2016 saw RGE group of companies member, the APRIL group host a visit by none other than Professor Mahbubani and his colleagues. The group was visiting regions such as the Kampar Peninsula and the APRIL group’s pulp operations, as well as the eco-restoration project, a mission held in very high regard by APRIL group founder and entrepreneur, Sukanto Tanoto. Additionally, the Professor and colleagues also had the opportunity to visit and tour community development sites and schools supported by RGE and the Tanoto Foundation.
As a Professor in the Practice of Public Policy and the Dean of the Lee Kuan School of Public Policy in Singapore, Kishore Mahbubani is a highly esteemed expert in his field, also having served 33 years in Singapore’s diplomatic service. As such, Professor Mahbubani is well known as an expert in both Asian and world affairs.

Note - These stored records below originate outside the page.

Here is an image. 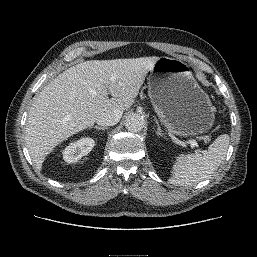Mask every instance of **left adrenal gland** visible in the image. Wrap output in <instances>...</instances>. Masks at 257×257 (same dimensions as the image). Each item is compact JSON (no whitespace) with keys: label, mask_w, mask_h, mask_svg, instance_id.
Returning <instances> with one entry per match:
<instances>
[{"label":"left adrenal gland","mask_w":257,"mask_h":257,"mask_svg":"<svg viewBox=\"0 0 257 257\" xmlns=\"http://www.w3.org/2000/svg\"><path fill=\"white\" fill-rule=\"evenodd\" d=\"M155 123L157 124V131H156L157 135L158 136H163L161 127H160V125H159V123H158V121L156 119H155Z\"/></svg>","instance_id":"obj_1"}]
</instances>
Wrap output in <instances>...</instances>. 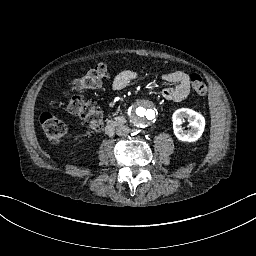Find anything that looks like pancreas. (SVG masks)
I'll list each match as a JSON object with an SVG mask.
<instances>
[{"label": "pancreas", "mask_w": 256, "mask_h": 256, "mask_svg": "<svg viewBox=\"0 0 256 256\" xmlns=\"http://www.w3.org/2000/svg\"><path fill=\"white\" fill-rule=\"evenodd\" d=\"M107 122H108V123H113L114 125H116V124H118V123H125L126 120H125L124 117L121 116V117H117L115 122H111V121H109V120H107Z\"/></svg>", "instance_id": "obj_1"}]
</instances>
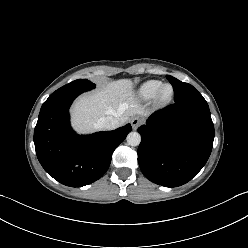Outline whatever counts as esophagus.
<instances>
[{"instance_id": "1", "label": "esophagus", "mask_w": 248, "mask_h": 248, "mask_svg": "<svg viewBox=\"0 0 248 248\" xmlns=\"http://www.w3.org/2000/svg\"><path fill=\"white\" fill-rule=\"evenodd\" d=\"M141 122H142V120L139 117L132 118L131 125H132L133 129H136L141 124Z\"/></svg>"}]
</instances>
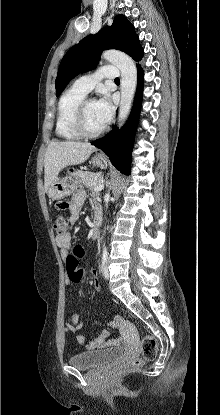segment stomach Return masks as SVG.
<instances>
[{
	"label": "stomach",
	"instance_id": "stomach-1",
	"mask_svg": "<svg viewBox=\"0 0 220 415\" xmlns=\"http://www.w3.org/2000/svg\"><path fill=\"white\" fill-rule=\"evenodd\" d=\"M91 162L102 169L107 167V160L101 154H96L92 157ZM77 187V176L68 175L64 178H56L49 186L47 193L51 199L60 200L74 193Z\"/></svg>",
	"mask_w": 220,
	"mask_h": 415
}]
</instances>
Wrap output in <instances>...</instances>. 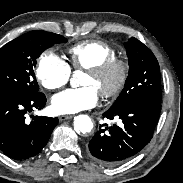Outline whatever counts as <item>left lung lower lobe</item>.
I'll list each match as a JSON object with an SVG mask.
<instances>
[{
  "instance_id": "left-lung-lower-lobe-1",
  "label": "left lung lower lobe",
  "mask_w": 183,
  "mask_h": 183,
  "mask_svg": "<svg viewBox=\"0 0 183 183\" xmlns=\"http://www.w3.org/2000/svg\"><path fill=\"white\" fill-rule=\"evenodd\" d=\"M160 110L161 103L150 101H136L108 109L103 117H117L122 124L96 132L89 142L91 157L103 166H114L135 156L152 139Z\"/></svg>"
}]
</instances>
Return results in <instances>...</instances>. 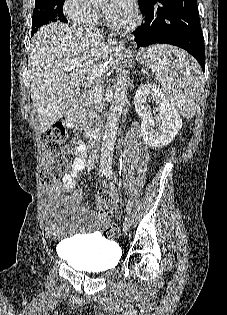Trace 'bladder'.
I'll return each mask as SVG.
<instances>
[{
	"label": "bladder",
	"instance_id": "bladder-1",
	"mask_svg": "<svg viewBox=\"0 0 227 315\" xmlns=\"http://www.w3.org/2000/svg\"><path fill=\"white\" fill-rule=\"evenodd\" d=\"M59 252L70 266L86 271L112 269L121 254L118 244L98 235L69 238Z\"/></svg>",
	"mask_w": 227,
	"mask_h": 315
}]
</instances>
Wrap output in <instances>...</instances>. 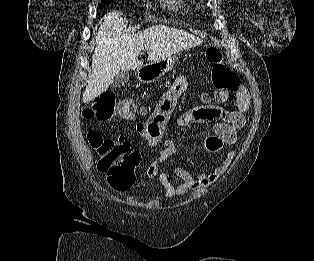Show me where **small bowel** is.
Returning <instances> with one entry per match:
<instances>
[{"label": "small bowel", "instance_id": "obj_1", "mask_svg": "<svg viewBox=\"0 0 314 261\" xmlns=\"http://www.w3.org/2000/svg\"><path fill=\"white\" fill-rule=\"evenodd\" d=\"M187 87L186 75L178 76L159 100L150 119L137 124L136 131L147 145L155 146L163 136L165 125L174 111L178 99L184 94ZM249 105L250 98L247 90L240 88L236 92V108L224 105H205L193 110L185 109L184 114L175 116V123H212L213 133L204 139L202 147L209 152L220 153L226 146L236 143L237 133L245 125L243 114ZM162 143L164 148L148 165L147 175L158 180L168 198L209 188L227 172L234 158V153L228 151L223 156L220 165L209 172L200 173L196 177L180 167H173L172 173L180 179L178 184H173L163 168V163L175 152V143L169 137L163 138Z\"/></svg>", "mask_w": 314, "mask_h": 261}]
</instances>
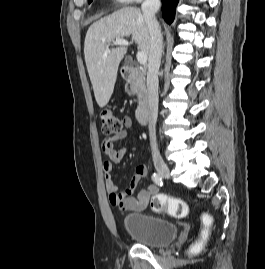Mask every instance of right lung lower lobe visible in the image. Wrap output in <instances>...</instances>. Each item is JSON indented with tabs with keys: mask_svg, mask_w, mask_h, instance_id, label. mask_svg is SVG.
<instances>
[{
	"mask_svg": "<svg viewBox=\"0 0 265 269\" xmlns=\"http://www.w3.org/2000/svg\"><path fill=\"white\" fill-rule=\"evenodd\" d=\"M178 2L179 0H162V15L168 24H171L174 20Z\"/></svg>",
	"mask_w": 265,
	"mask_h": 269,
	"instance_id": "98d812e1",
	"label": "right lung lower lobe"
}]
</instances>
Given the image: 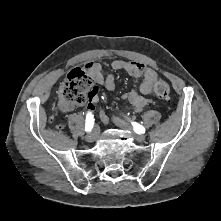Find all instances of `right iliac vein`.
<instances>
[{"label":"right iliac vein","mask_w":221,"mask_h":221,"mask_svg":"<svg viewBox=\"0 0 221 221\" xmlns=\"http://www.w3.org/2000/svg\"><path fill=\"white\" fill-rule=\"evenodd\" d=\"M98 137V128L95 127L94 130L86 136L87 142H94Z\"/></svg>","instance_id":"1"}]
</instances>
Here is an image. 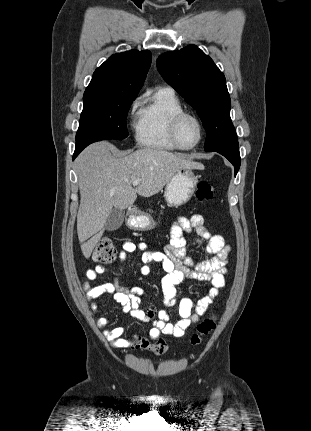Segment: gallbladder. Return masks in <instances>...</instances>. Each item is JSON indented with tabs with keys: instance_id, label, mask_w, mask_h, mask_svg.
<instances>
[{
	"instance_id": "obj_1",
	"label": "gallbladder",
	"mask_w": 311,
	"mask_h": 431,
	"mask_svg": "<svg viewBox=\"0 0 311 431\" xmlns=\"http://www.w3.org/2000/svg\"><path fill=\"white\" fill-rule=\"evenodd\" d=\"M124 217V210H117V208H114L110 216H108L106 219V229H108V231H114V229H119V227H121L124 221Z\"/></svg>"
}]
</instances>
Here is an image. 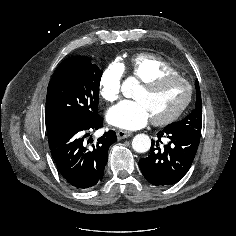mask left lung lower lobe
Returning <instances> with one entry per match:
<instances>
[{
    "instance_id": "obj_1",
    "label": "left lung lower lobe",
    "mask_w": 236,
    "mask_h": 236,
    "mask_svg": "<svg viewBox=\"0 0 236 236\" xmlns=\"http://www.w3.org/2000/svg\"><path fill=\"white\" fill-rule=\"evenodd\" d=\"M161 138L168 143L162 146ZM200 135L166 126L152 140L151 153L140 159V169L148 182L155 186L177 183L189 170L196 155Z\"/></svg>"
}]
</instances>
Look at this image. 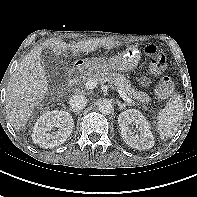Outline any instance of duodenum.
<instances>
[{
    "mask_svg": "<svg viewBox=\"0 0 197 197\" xmlns=\"http://www.w3.org/2000/svg\"><path fill=\"white\" fill-rule=\"evenodd\" d=\"M84 68L83 66H76L73 68V70L70 73V82L72 84H75L79 81L81 74L83 73Z\"/></svg>",
    "mask_w": 197,
    "mask_h": 197,
    "instance_id": "410a0bca",
    "label": "duodenum"
}]
</instances>
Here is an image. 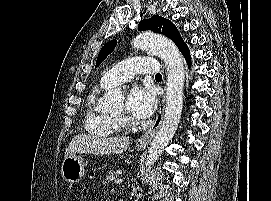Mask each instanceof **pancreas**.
<instances>
[{"mask_svg": "<svg viewBox=\"0 0 271 201\" xmlns=\"http://www.w3.org/2000/svg\"><path fill=\"white\" fill-rule=\"evenodd\" d=\"M117 172L110 170L109 173L106 175L104 179V183L110 182L112 180H115L117 178Z\"/></svg>", "mask_w": 271, "mask_h": 201, "instance_id": "pancreas-1", "label": "pancreas"}]
</instances>
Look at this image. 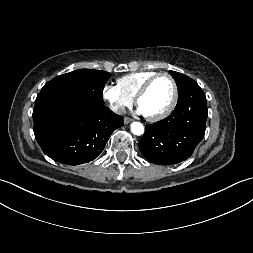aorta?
Returning <instances> with one entry per match:
<instances>
[{
	"label": "aorta",
	"instance_id": "aorta-1",
	"mask_svg": "<svg viewBox=\"0 0 253 253\" xmlns=\"http://www.w3.org/2000/svg\"><path fill=\"white\" fill-rule=\"evenodd\" d=\"M131 131L135 135H142L144 133V126L140 122H133L131 124Z\"/></svg>",
	"mask_w": 253,
	"mask_h": 253
}]
</instances>
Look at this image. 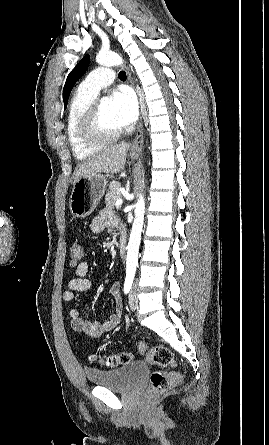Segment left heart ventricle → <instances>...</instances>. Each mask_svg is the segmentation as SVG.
Masks as SVG:
<instances>
[{
    "mask_svg": "<svg viewBox=\"0 0 269 445\" xmlns=\"http://www.w3.org/2000/svg\"><path fill=\"white\" fill-rule=\"evenodd\" d=\"M100 120L102 125L108 130L121 129L113 116L110 102H103L100 104Z\"/></svg>",
    "mask_w": 269,
    "mask_h": 445,
    "instance_id": "b2bd125f",
    "label": "left heart ventricle"
}]
</instances>
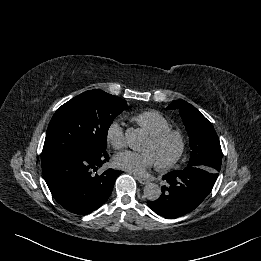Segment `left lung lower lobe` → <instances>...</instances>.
Segmentation results:
<instances>
[{
    "label": "left lung lower lobe",
    "instance_id": "0a47b994",
    "mask_svg": "<svg viewBox=\"0 0 261 261\" xmlns=\"http://www.w3.org/2000/svg\"><path fill=\"white\" fill-rule=\"evenodd\" d=\"M218 171L204 166H187L163 176L162 195L148 206L158 215L175 219L193 211L211 192Z\"/></svg>",
    "mask_w": 261,
    "mask_h": 261
}]
</instances>
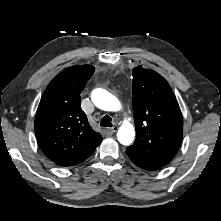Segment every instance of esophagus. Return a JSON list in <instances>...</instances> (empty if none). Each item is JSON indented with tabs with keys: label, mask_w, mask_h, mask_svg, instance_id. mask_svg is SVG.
Masks as SVG:
<instances>
[{
	"label": "esophagus",
	"mask_w": 221,
	"mask_h": 221,
	"mask_svg": "<svg viewBox=\"0 0 221 221\" xmlns=\"http://www.w3.org/2000/svg\"><path fill=\"white\" fill-rule=\"evenodd\" d=\"M109 132L113 133V132H116L118 130V127L117 126H113V127H110L107 129Z\"/></svg>",
	"instance_id": "obj_1"
}]
</instances>
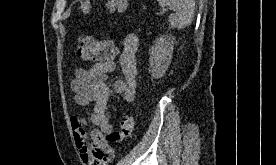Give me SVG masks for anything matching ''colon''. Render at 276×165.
<instances>
[{
	"label": "colon",
	"instance_id": "obj_1",
	"mask_svg": "<svg viewBox=\"0 0 276 165\" xmlns=\"http://www.w3.org/2000/svg\"><path fill=\"white\" fill-rule=\"evenodd\" d=\"M129 0H107L106 8L109 12H123ZM77 55L88 61H107L115 57L117 47L113 40H96L90 36L78 38L76 46ZM135 121L132 115H123L118 130L106 135V142H117L130 137L134 131Z\"/></svg>",
	"mask_w": 276,
	"mask_h": 165
}]
</instances>
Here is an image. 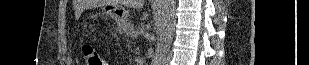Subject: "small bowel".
Segmentation results:
<instances>
[{"label": "small bowel", "mask_w": 309, "mask_h": 65, "mask_svg": "<svg viewBox=\"0 0 309 65\" xmlns=\"http://www.w3.org/2000/svg\"><path fill=\"white\" fill-rule=\"evenodd\" d=\"M103 64H104V65H109V63H108V62H106V61H103Z\"/></svg>", "instance_id": "c3829d8e"}]
</instances>
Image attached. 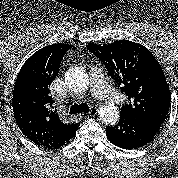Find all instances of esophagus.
<instances>
[{
	"mask_svg": "<svg viewBox=\"0 0 178 178\" xmlns=\"http://www.w3.org/2000/svg\"><path fill=\"white\" fill-rule=\"evenodd\" d=\"M98 113V110L96 108H91V110L89 111V113L86 115L87 116H95ZM79 116L82 117V114H80Z\"/></svg>",
	"mask_w": 178,
	"mask_h": 178,
	"instance_id": "34e87169",
	"label": "esophagus"
}]
</instances>
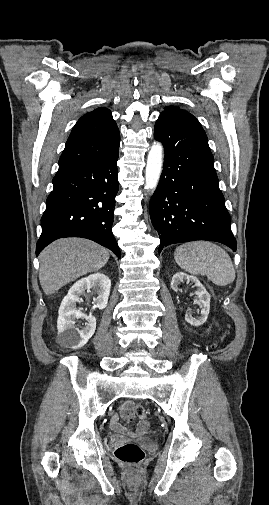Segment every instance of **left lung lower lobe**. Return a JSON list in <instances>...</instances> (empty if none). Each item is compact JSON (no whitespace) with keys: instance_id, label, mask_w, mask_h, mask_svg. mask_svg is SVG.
Returning <instances> with one entry per match:
<instances>
[{"instance_id":"left-lung-lower-lobe-1","label":"left lung lower lobe","mask_w":269,"mask_h":505,"mask_svg":"<svg viewBox=\"0 0 269 505\" xmlns=\"http://www.w3.org/2000/svg\"><path fill=\"white\" fill-rule=\"evenodd\" d=\"M154 138L161 141L164 165L150 201L158 231L159 253L170 244L194 240L223 243L236 251V239L225 207L207 136L191 114L160 115Z\"/></svg>"}]
</instances>
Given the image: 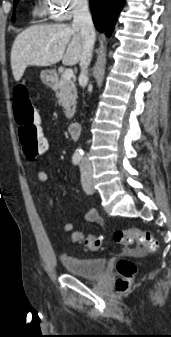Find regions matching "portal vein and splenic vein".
I'll return each mask as SVG.
<instances>
[{
	"label": "portal vein and splenic vein",
	"instance_id": "1",
	"mask_svg": "<svg viewBox=\"0 0 171 337\" xmlns=\"http://www.w3.org/2000/svg\"><path fill=\"white\" fill-rule=\"evenodd\" d=\"M63 77L66 80H70L73 77V70L71 68L66 69L63 73Z\"/></svg>",
	"mask_w": 171,
	"mask_h": 337
}]
</instances>
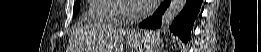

It was a great honor for the RGE group of companies and its founder, Mr. Tanoto, to host Professor Mahbubani and his colleagues, and their observations and reflections regarding RGE were well received.
Reflections on the haze
Professor Mahbubani reflects on his visit; ‘The visit achieved two objectives I had set for my team and myself.
First, I learned that the haze is clearly a complex, long-term and multi-dimensional problem. There’s no silver bullet for it, and no short-term fixes… Because the problem is complex and long-term in nature, Singaporeans have to accept that the haze is not something that will disappear overnight. And because the haze is also a multi-dimensional problem, the solutions to it will have to come from many stakeholders – not just the government, nor just plantation owners, but also from civil society, local communities and consumers at large. This requires a high level of sustained policy coordination across multiple sectors and jurisdictions.’
Reflections on RGE sustainability efforts
‘I was heartened to see that RGE took its environmental responsibilities very seriously. Its sustainability programme is professionally managed, and it seeks to adopt the highest standards in the paper and pulp industry. It also engages environmental NGOs and local communities quite intensively.
I was also struck by the efforts taken by RGE to prevent fires from occurring – the Fire-free Village Programme is one of those rare ideas that is good for the environment, for the business, and for the local community. I hope this programme can be implemented more widely in the Riaus.
Reflections on economic development
‘While RGE is clearly a very successful and well-managed company, and its rapid growth has clearly “spilled over” to the nearby town of Kerinci, the fact remains that there are too few of such success stories in Indonesia.
Economic development requires as much investment by the state as it does by private companies. As Amartya Sen once said, development requires the invisible hand of markets to be complemented by the visible hand of governments.’